A big part of their contentment comes from communication.
"One of the things that’s held our marriage together is that we deal with things we don’t bury it," said Brad.
"Nothing needs to be hidden with a partner, with your spouse. You can’t hide it. You’ve got to bring everything out in the open," said Stephanie.
When problems arise, they try to understand each other.
"I’ve learned you go into it wanting a quick resolution. I go into it, not needing a resolution, wanting to be heard," Stephanie said to Brad.
As a couple who counsels other couples, they say they see two big problems crop up in marriages.
"Money and sex. If you made a mistake be open and be honest," said Stephanie.
Pastors Brad and Stephanie White have been happily married for 25 years
"They get married, and she has her account, and he has his and they kind of cross pollinate to pay certain bills, and personally we think that’s a recipe for real trouble because it’s a trust issue," said Brad.
The Whites have shared their marital advice with relationship coach and author, Matthew P. Hoffman, on his podcast.
Hoffman has learned a thing or two in his own 27-year marriage.
"Conflict is inevitable. It’s going to happen in every relationship no matter how successful or stable it is. I think you have to fight fair meaning you’re not going to do anything that’s going to degrade or demoralize your spouse," said Hoffman.
"I don’t want to say things that are damaging, and I think that’s a big thing for both of us. Words are very powerful and your words matter," said Stephanie.
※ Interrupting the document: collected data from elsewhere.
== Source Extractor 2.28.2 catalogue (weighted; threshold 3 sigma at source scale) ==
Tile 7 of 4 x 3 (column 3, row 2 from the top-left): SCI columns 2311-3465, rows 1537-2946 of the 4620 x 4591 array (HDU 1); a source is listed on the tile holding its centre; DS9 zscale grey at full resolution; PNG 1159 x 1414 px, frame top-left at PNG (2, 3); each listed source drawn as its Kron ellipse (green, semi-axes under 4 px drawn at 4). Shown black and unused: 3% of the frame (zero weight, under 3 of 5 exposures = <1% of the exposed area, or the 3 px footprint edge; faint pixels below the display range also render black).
The Whites and Hoffman said working on their marriages doesn't just help them, but strengthens their families.
"The greatest gift you can give your kids is a red-hot marriage," said Brad.
"We really have to have a unified front on what we’re going to do and how we’re going to do it, and it’s important for my wife and I to model our children what a health relationship looks like", said Hoffman.
"Our kids have seen that you can disagree, that you can make mistakes, but a marriage is not the end over that", said Stephanie.
And they say date nights are crucial.
"Just face to face eyeball to eyeball. Become best friends again. Find something you like about each other and reconnect," said Stephanie.
"Date night is really a friend to communication because you’re talking, and you’re having a good time, and you need that break away," said Brad.
"You’ve got to keep dating your wife. You’ve got to create those opportunities. We take turns with anniversaries. I’ll plan it one year, she plans it the next," said Hoffman.
And working on your marriage can pay off in other ways.
"It’s worth it because if you have that investment in your relationship it’s going to spill over into success in your career, into your relationship with your kids, your community," said Hoffman.